Q1. For the reaction
Al(s) +O2 (g) => Al2O3 (s) (2)
i. Calculate the mass of aluminum oxide formed when 20 g of Al is burnt.
ii. How much oxygen gas is required to react with 40 g of Al?
Answers
Answer:
first calculate mass of aluminum oxide then minus it by 20
Given reaction,
⇒ Al + O₂ ➞ Al₂O₃
Balancing the reaction, we get
⇒ 4Al + 3O₂ ➞ 2Al₂O₃
[i]
We have to find the mass of aluminum oxide formed when 20 g or Al is burnt.

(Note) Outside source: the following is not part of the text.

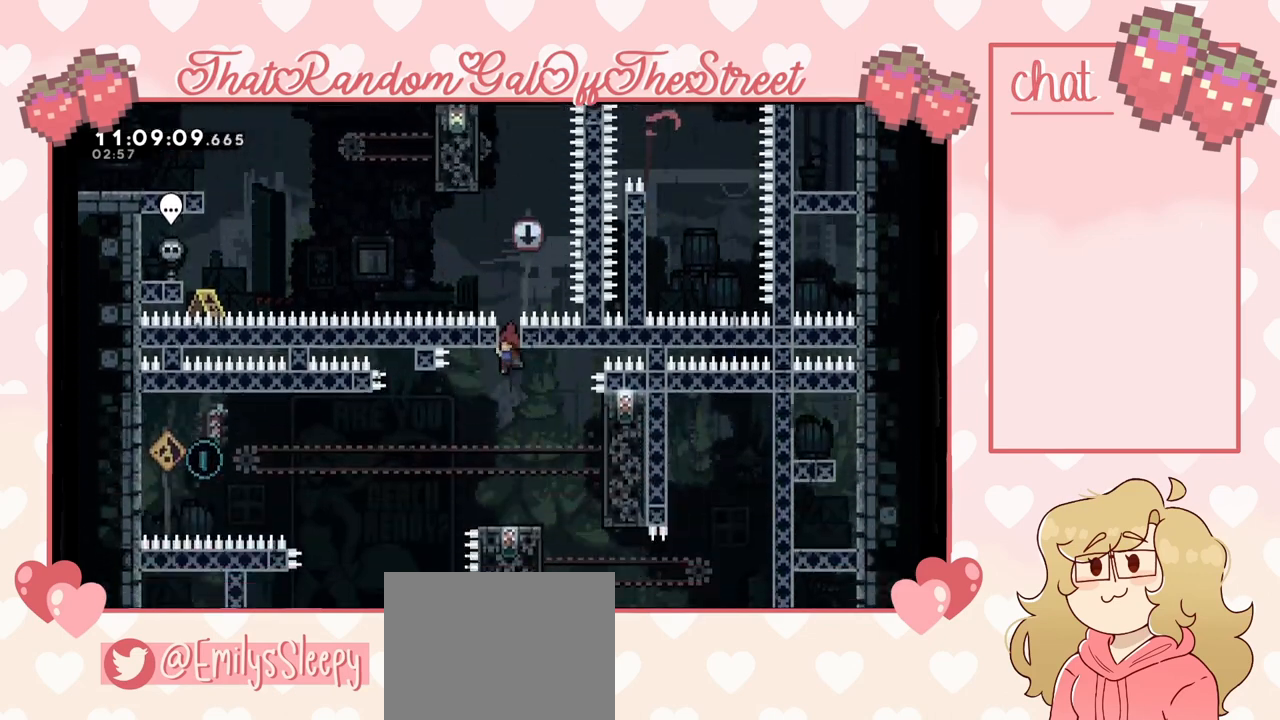
{"buttons": ["L2"], "left_stick": "center", "right_stick": "center", "events": []}
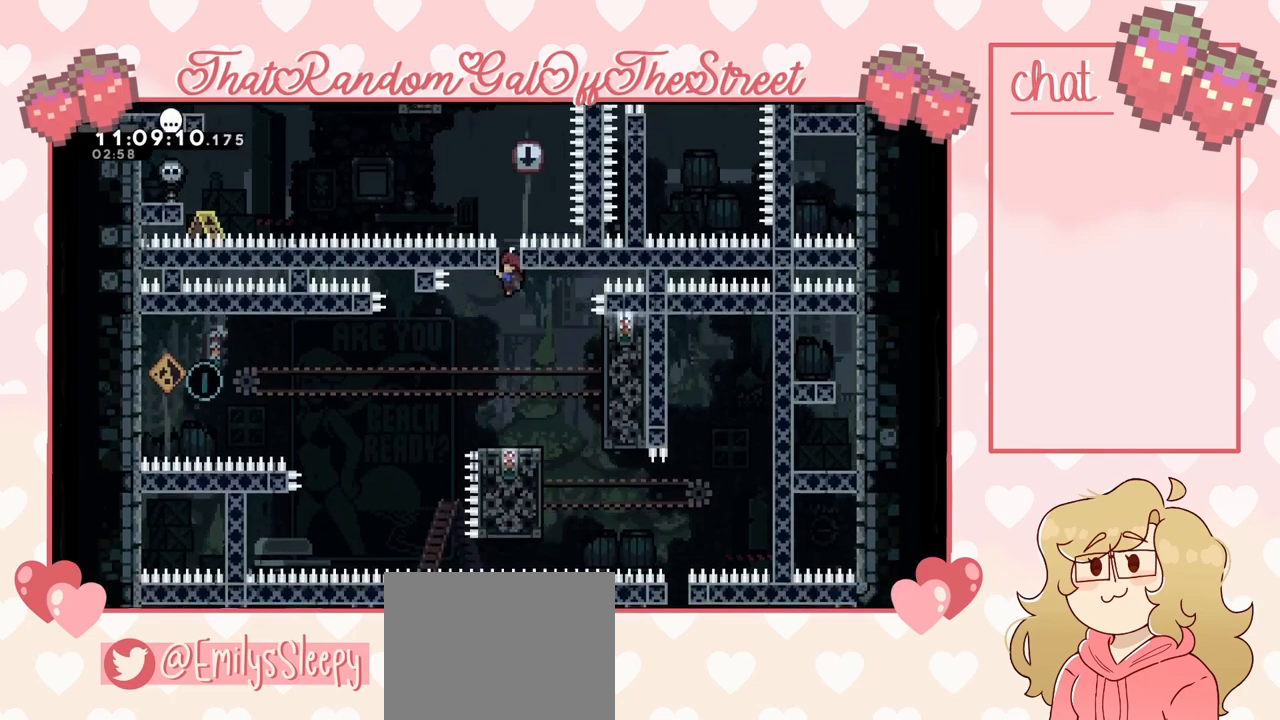
{"buttons": ["L2"], "left_stick": "center", "right_stick": "center", "events": []}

First, from the given reaction, we get to know that
⇒ 4 mole of Al produces 2 mole of Al₂O₃
So,
⇒ 1 mole of Al will produce 1/2 mole of Al₂O₃
So, Let us find the number of moles of Al,
⇒ No. of mole = Mass given / Molar mass
⇒ No. of mole = 20 / 26
⇒ No. of mole = 0.74 mole
But, One mole of Al produces 1/2 mole of Al₂O₃,
∴ 0.76 would produce = 0.76 × 1/2 mole
⇒ mole of Al₂O₃ = 0.38 mole
Now, We know
⇒ Moler mass of Al₂O₃ = 26 × 2 + 16 × 3
⇒ Molar mass = 52 + 48
⇒ Molar mass = 100 g
Finally, Mass of Aluminum oxide,
⇒ No. of moles = Mass / molar mass
⇒ 0.38 = mass / 100
⇒ mass = 38 g
Hence, Mass of Aluminum oxide produced is 38 g.
[ii]
Here, We need to find the mass of Oxygen gas required to react with 40 g of Al,
From the following reaction, It is known that
⇒ 3 mole of Oxygen gas would react with 4 mole of Al
Hence, 1 mole of Oxygen gas would react with 3/4 mole of oxygen gas.
Let us find mole of Aluminum,
⇒ No. of mole = Mass / Molar mass
⇒ No. of mole = 40 / 26
⇒ No. of mole of Al = 1.53 mole
So, Mole of oxygen gas required,
⇒ 1.53 × 3/4
⇒ 1.53 × 0.75
⇒ 1.14 mole
Now, Let us calculate the mass of Oxygen gas
⇒ No. of mole = Mass / Molar mass
⇒ 1.14 = Mass / 32
⇒ Mass = 36.48 g
Hence, 36.48 g of Oxygen gas is required to react with 40g of Aluminum.